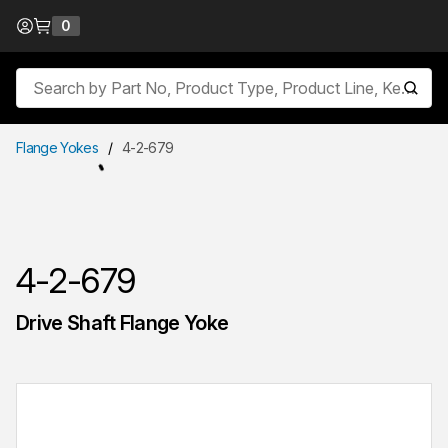
Skip to Content
0
{0} items in cart
Site Search
submit
Flange Yokes
/
4-2-679
4-2-679
Drive Shaft Flange Yoke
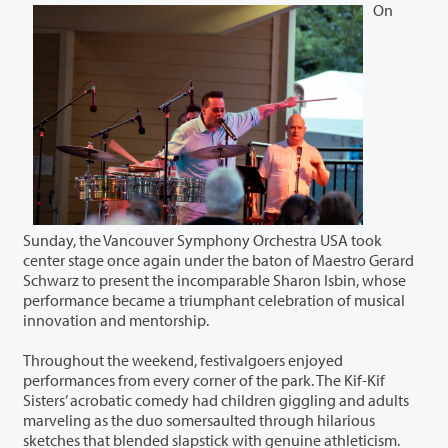
On
Sunday, the Vancouver Symphony Orchestra USA took
center stage once again under the baton of Maestro Gerard
Schwarz to present the incomparable Sharon Isbin, whose
performance became a triumphant celebration of musical
innovation and mentorship.
Throughout the weekend, festivalgoers enjoyed
performances from every corner of the park. The Kif-Kif
Sisters’ acrobatic comedy had children giggling and adults
marveling as the duo somersaulted through hilarious
sketches that blended slapstick with genuine athleticism.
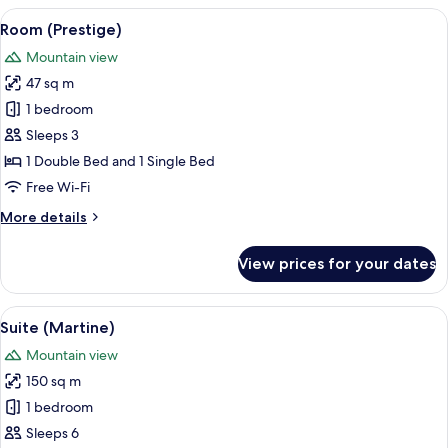
(Prestige
View
A hotel room with a bed, a table, a la
3
)
Room (Prestige)
all
Mountain view
photos
47 sq m
for
Room
1 bedroom
(Prestige)
Sleeps 3
1 Double Bed and 1 Single Bed
Free Wi-Fi
More
More details
details
for
View prices for your dates
Room
(Prestige)
View
A mountain landscape with snow-cappe
12
Suite (Martine)
all
Mountain view
photos
150 sq m
for
Suite
1 bedroom
(Martine)
Sleeps 6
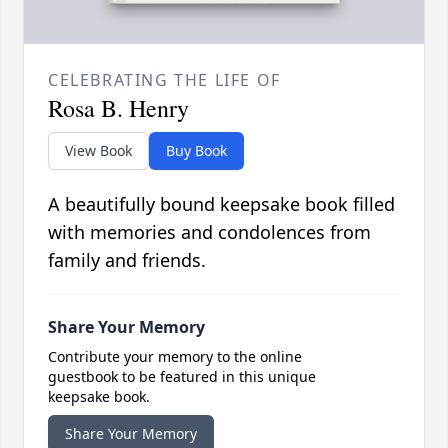
CELEBRATING THE LIFE OF
Rosa B. Henry
View Book
Buy Book
A beautifully bound keepsake book filled
with memories and condolences from
family and friends.
Share Your Memory
Contribute your memory to the online
guestbook to be featured in this unique
keepsake book.
Share Your Memory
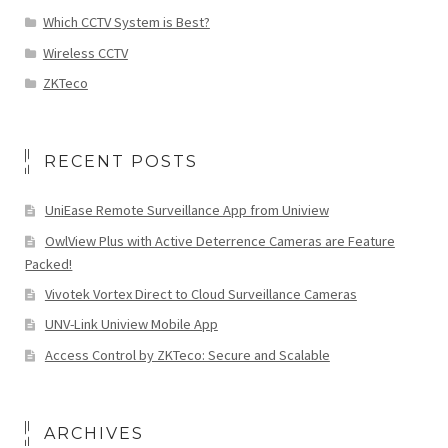
Which CCTV System is Best?
Wireless CCTV
ZKTeco
RECENT POSTS
UniEase Remote Surveillance App from Uniview
OwlView Plus with Active Deterrence Cameras are Feature
Packed!
Vivotek Vortex Direct to Cloud Surveillance Cameras
UNV-Link Uniview Mobile App
Access Control by ZKTeco: Secure and Scalable
ARCHIVES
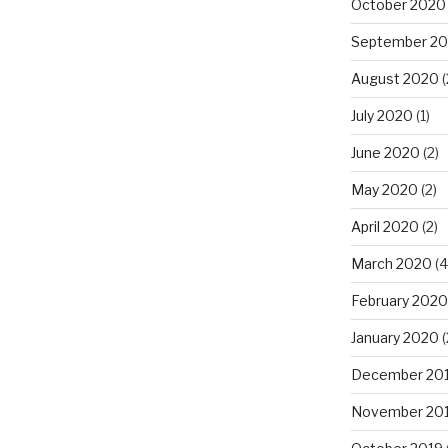
October 2020
September 2
August 2020
(
July 2020
(1)
June 2020
(2)
May 2020
(2)
April 2020
(2)
March 2020
(4
February 2020
January 2020
(
December 20
November 20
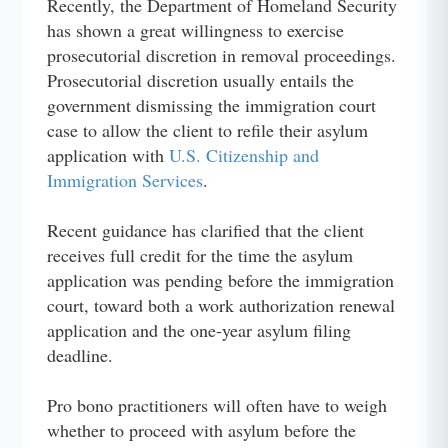
Recently, the Department of Homeland Security
has shown a great willingness to exercise
prosecutorial discretion in removal proceedings.
Prosecutorial discretion usually entails the
government dismissing the immigration court
case to allow the client to refile their asylum
application with
U.S. Citizenship and
Immigration Services
.
Recent guidance has clarified that the client
receives full credit for the time the asylum
application was pending before the immigration
court, toward both a work authorization renewal
application and the one-year asylum filing
deadline.
Pro bono practitioners will often have to weigh
whether to proceed with asylum before the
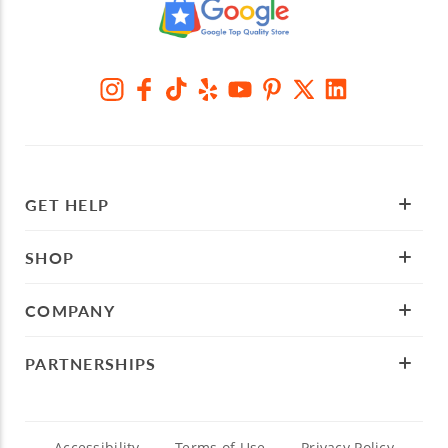
GET HELP
SHOP
COMPANY
PARTNERSHIPS
Accessibility
Terms of Use
Privacy Policy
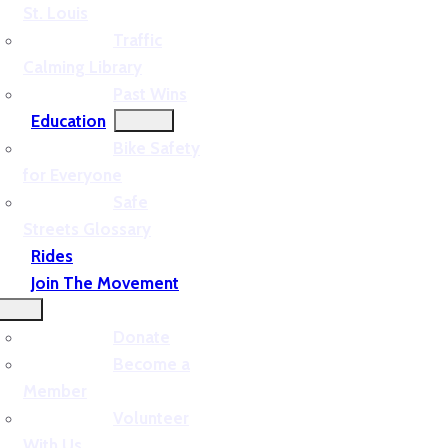
St. Louis
Traffic
Calming Library
Past Wins
Education
Bike Safety
for Everyone
Safe
Streets Glossary
Rides
Join The Movement
Donate
Become a
Member
Volunteer
With Us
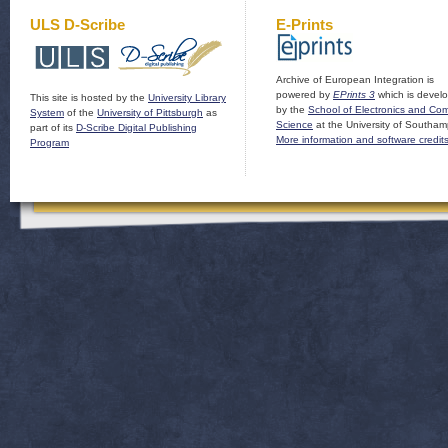
ULS D-Scribe
E-Prints
Archive of European Integration is
powered by
EPrints 3
which is devel
This site is hosted by the
University Library
by the
School of Electronics and Co
System
of the
University of Pittsburgh
as
Science
at the University of Southam
part of its
D-Scribe Digital Publishing
More information and software credit
Program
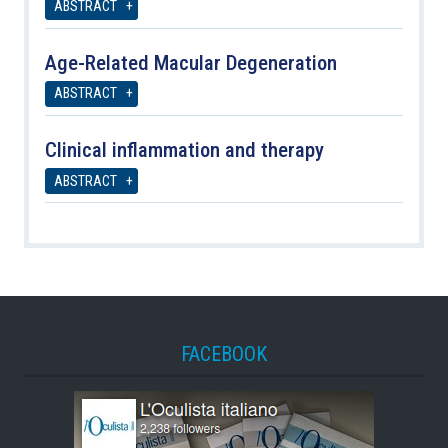
ABSTRACT
Age-Related Macular Degeneration
ABSTRACT
Clinical inflammation and therapy
ABSTRACT
FACEBOOK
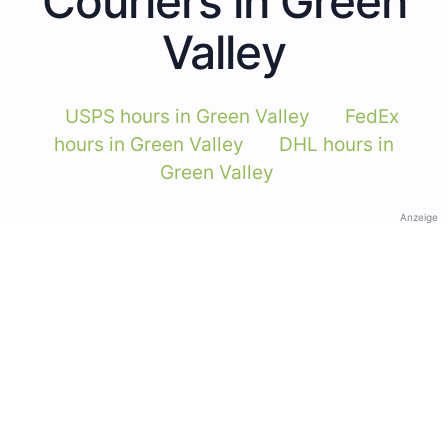
Couriers in Green
Valley
USPS hours in Green Valley
FedEx
hours in Green Valley
DHL hours in
Green Valley
Anzeige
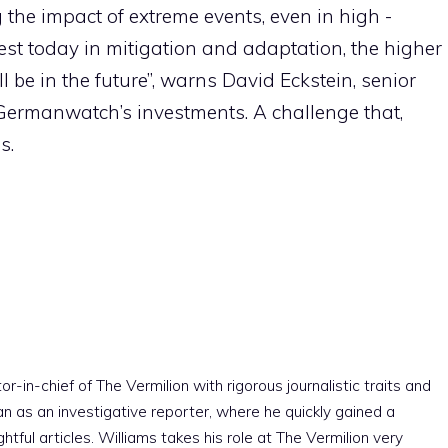
 the impact of extreme events, even in high -
est today in mitigation and adaptation, the higher
be in the future”, warns David Eckstein, senior
 Germanwatch’s investments. A challenge that,
s.
r-in-chief of The Vermilion with rigorous journalistic traits and
an as an investigative reporter, where he quickly gained a
htful articles. Williams takes his role at The Vermilion very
------------------------------------------------------------------------
* [REQUIREMENT]: Pictures in the records must not appear in the copy; transcribe everything else precisely.

* [YOUR SOLUTION]:
Skip to Content
0
{0} items in cart
Site Search
submit
Flange Yokes
/
4-2-679
4-2-679
Drive Shaft Flange Yoke
On
Sunday, the Vancouver Symphony Orchestra USA took
center stage once again under the baton of Maestro Gerard
Schwarz to present the incomparable Sharon Isbin, whose
performance became a triumphant celebration of musical
innovation and mentorship.
Throughout the weekend, festivalgoers enjoyed
performances from every corner of the park. The Kif-Kif
Sisters’ acrobatic comedy had children giggling and adults
marveling as the duo somersaulted through hilarious
sketches that blended slapstick with genuine athleticism.
(Prestige
View
A hotel room with a bed, a table, a la
3
)
Room (Prestige)
all
Mountain view
photos
47 sq m
for
Room
1 bedroom
(Prestige)
Sleeps 3
1 Double Bed and 1 Single Bed
Free Wi-Fi
More
More details
details
for
View prices for your dates
Room
(Prestige)
View
A mountain landscape with snow-cappe
12
Suite (Martine)
all
Mountain view
photos
150 sq m
for
Suite
1 bedroom
(Martine)
Sleeps 6
CELEBRATING THE LIFE OF
Rosa B. Henry
View Book
Buy Book
A beautifully bound keepsake book filled
with memories and condolences from
family and friends.
Share Your Memory
Contribute your memory to the online
guestbook to be featured in this unique
keepsake book.
Share Your Memory
Which CCTV System is Best?
Wireless CCTV
ZKTeco
RECENT POSTS
UniEase Remote Surveillance App from Uniview
OwlView Plus with Active Deterrence Cameras are Feature
Packed!
Vivotek Vortex Direct to Cloud Surveillance Cameras
UNV-Link Uniview Mobile App
Access Control by ZKTeco: Secure and Scalable
ARCHIVES
October 2020
September 2
August 2020
(
July 2020
(1)
June 2020
(2)
May 2020
(2)
April 2020
(2)
March 2020
(4
February 2020
January 2020
(
December 20
November 20
Recently, the Department of Homeland Security
has shown a great willingness to exercise
prosecutorial discretion in removal proceedings.
Prosecutorial discretion usually entails the
government dismissing the immigration court
case to allow the client to refile their asylum
application with
U.S. Citizenship and
Immigration Services
.
Recent guidance has clarified that the client
receives full credit for the time the asylum
application was pending before the immigration
court, toward both a work authorization renewal
application and the one-year asylum filing
deadline.
Pro bono practitioners will often have to weigh
whether to proceed with asylum before the
GET HELP
SHOP
COMPANY
PARTNERSHIPS
Accessibility
Terms of Use
Privacy Policy
St. Louis
Traffic
Calming Library
Past Wins
Education
Bike Safety
for Everyone
Safe
Streets Glossary
Rides
Join The Movement
Donate
Become a
Member
Volunteer
With Us
ULS D-Scribe
E-Prints
Archive of European Integration is
powered by
EPrints 3
which is devel
This site is hosted by the
University Library
by the
School of Electronics and Co
System
of the
University of Pittsburgh
as
Science
at the University of Southam
part of its
D-Scribe Digital Publishing
More information and software credit
Program
ABSTRACT
Age-Related Macular Degeneration
ABSTRACT
Clinical inflammation and therapy
ABSTRACT
FACEBOOK
Couriers in Green
Valley
USPS hours in Green Valley
FedEx
hours in Green Valley
DHL hours in
Green Valley
Anzeige
 the impact of extreme events, even in high -
est today in mitigation and adaptation, the higher
be in the future”, warns David Eckstein, senior
 Germanwatch’s investments. A challenge that,
s.
r-in-chief of The Vermilion with rigorous journalistic traits and
an as an investigative reporter, where he quickly gained a
htful articles. Williams takes his role at The Vermilion very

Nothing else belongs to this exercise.